**EXERCISES TO COMPLETE:**
1: Rewrite the section of the Scarecrow review that begins with the words containing "Chabert Horror Watch!" and ends with "or sheer incompetence.", changing "Hallmark" to "Lifetime".
2: Write the next part of the Scarecrow review, picking up after its final sentence.

**PASSAGE SHOWN:**
* * *

Saturday, April 19, 2025

Chabert Horror Watch! Scarecrow (2013)

Chabert completes negotiations for her Hallmark contract



Watched:  04/19/2025
Format:  Tubi
Viewing:  First
Director:  Sheldon Wilson

A movie with a pretty good idea behind it, this movie has an okay first half hour or so and then throws away all of that goodwill in the bin by becoming a movie where things keep happening, but nothing really resolves itself.  And I can't tell if that's intentional - like a joke on the part of the writers - or laziness or sheer incompetence.

It's not even clear, based on what we saw before, that ten seconds after the credits role, that our Final Girl isn't going to get killed.

What's most weird is that the description of the film on IMDB - from the producers, I'd guess - is not what actually happens in the movie.  There's elements of that, but that's not really what happens.  I almost feel like this was a description of the script at some point but then they made a different movie through rewrites.  

A group of high schoolers is going to spend their day of Saturday Detention (ala The Breakfast Club) on a farm "disassembling" the famed scarecrow from the old Miller farm that's part of the town's annual Scarecrow Festival.  But the movie opens on two horny teens sneaking onto the farm first, planning to spook their pals when they arrive, and getting killed by our monster.  

The town has an annual Scarecrow Festival during which they have some game where they ritualistically "bury" the Scarecrow.  But it's essentially a small-town fall fest, I guess.  We never see it.

The movie takes great pains to establish characters as we progress.   A couple who are irascible a-holes, a shy and geeky artist, jock, troubled girl, other (nicer) troubled girl, teacher who wishes he was the guy from Glee who is running this operation.  Chabert shows up as the owner of the farm who has returned to her small town to sell the farm because she failed in the big city?  Doing what, I don't know.  But she and teacher have a rocky history of romance, and she's clearly putting her feelers out to see if he'll take her back after they broke up back in high school.  After all, he's, as she says "a big time teacher".  I have no idea what this phrase means.

* * *

**GIVEN INFORMATION:**

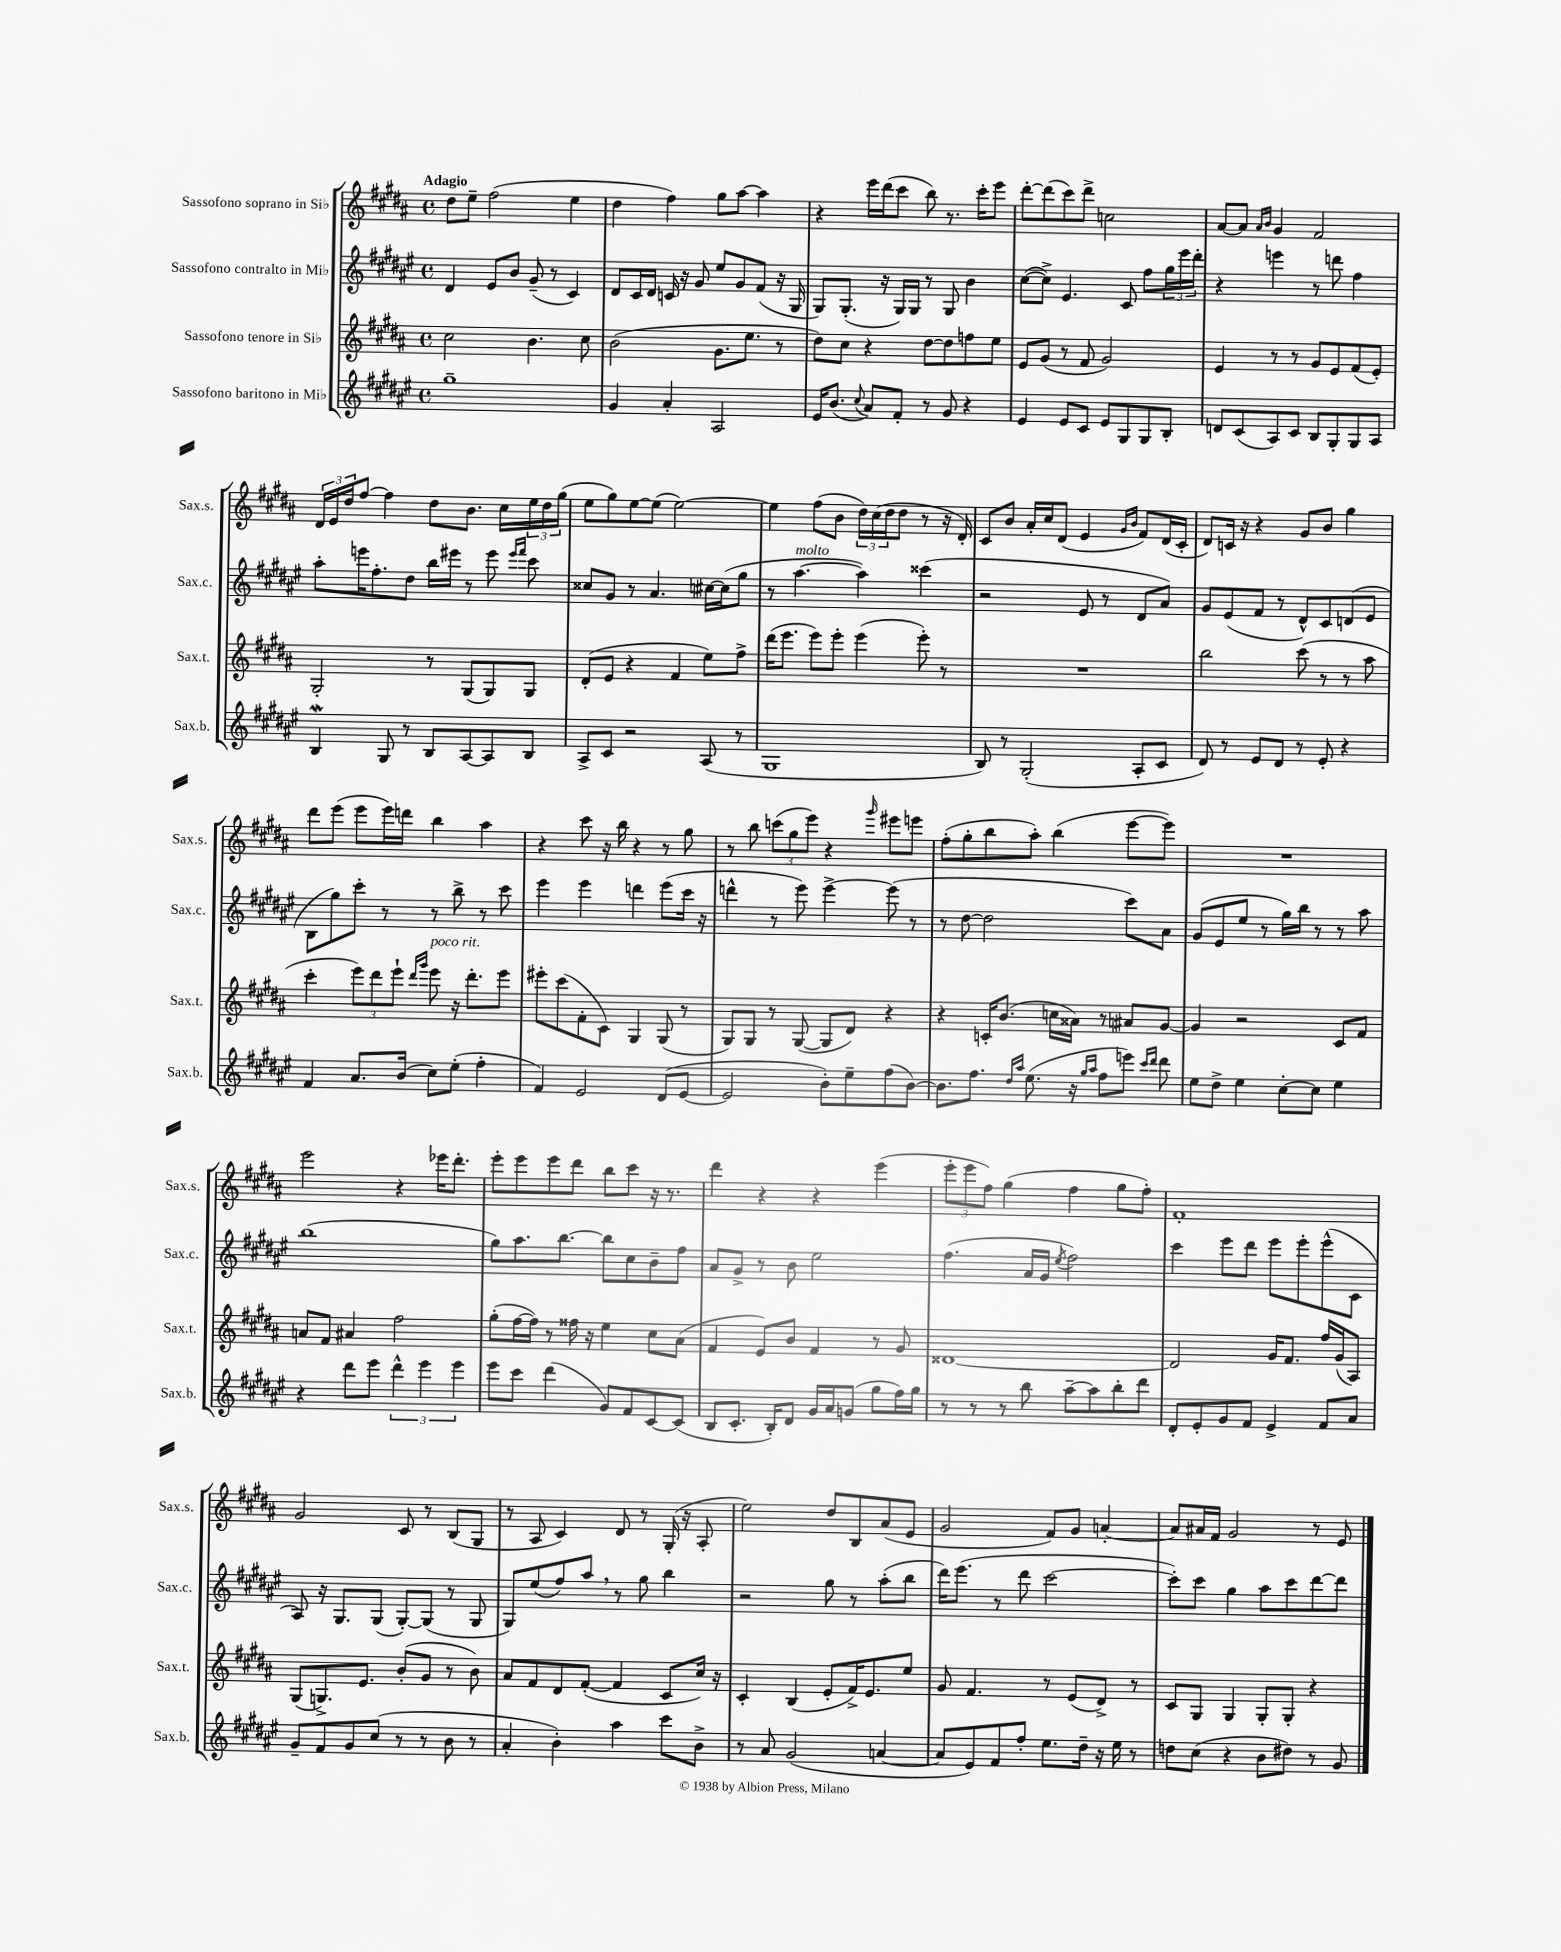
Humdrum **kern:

* * *

**FINAL RESULTS:**
1:
Chabert Horror Watch! Scarecrow (2013)

Chabert completes negotiations for her Lifetime contract



Watched:  04/19/2025
Format:  Tubi
Viewing:  First
Director:  Sheldon Wilson

A movie with a pretty good idea behind it, this movie has an okay first half hour or so and then throws away all of that goodwill in the bin by becoming a movie where things keep happening, but nothing really resolves itself.  And I can't tell if that's intentional - like a joke on the part of the writers - or laziness or sheer incompetence.

2:
What's weirdest is that they then introduce what seems like it's set to be big tension because Chabert invites her OTHER ex-boyfriend to "help", knowing these two dudes have bad blood, specifically about Chabert.  So, Chabert is just a shit-stirrer.  The second boyfriend is played by Carlo Marks, who has been terrible in some Hallmark movies, but is actually good here.  I don't understand.

NONE OF THIS MATTERS.

They're at the farm for about five minutes before the "Scarecrow" starts picking off students.  Just absolutely massacring them.  That's all that matters.  They just jump right into it.

There's a suggestion that Chabert has a rich backstory and we'll be exploring that and how it's tied to the horrors unfolding, but... not really.  We eventually get a few pieces of exposition that Chabert's great grandpa "buried" the Scarecrow one-hundred years ago, but no one says how it was unburied.  No one says what the Scarecrow is or what it wants.  Someone says it wants Chabert, but there is literally no evidence to suggest this is true.

No one's backstory plays into anything.  People just get murdered as they run in circles.

The monster is a sort of CGI Swamp Thing monster, which is one of the few highlights of the movie.  It's a cool idea.  The monster keeps forming out of vegetation.  It's not good CGI, but I liked the idea.  In fact, if this movie were $7 million instead of $2 million, I'd be curious what they could have done.  Also, with rewrites. But the monster is neat.

So, it's about 70 minutes of slog as we finally get to the point where Chabert is the Final Girl.

Is it stupid?

Yeah.  I mean, it's a SyFy channel horror movie.  It's basically every Pumpkinhead-type movie you've ever sat through.  

A while back I was genuinely beginning to question this whole exercise of watching every movie (I can find, which is live action) in which Chabert appears.  What was the point?  Well, exiting the Hallmark-o-sphere and seeing what the hell else she's been up to is becoming the study of a "working actor".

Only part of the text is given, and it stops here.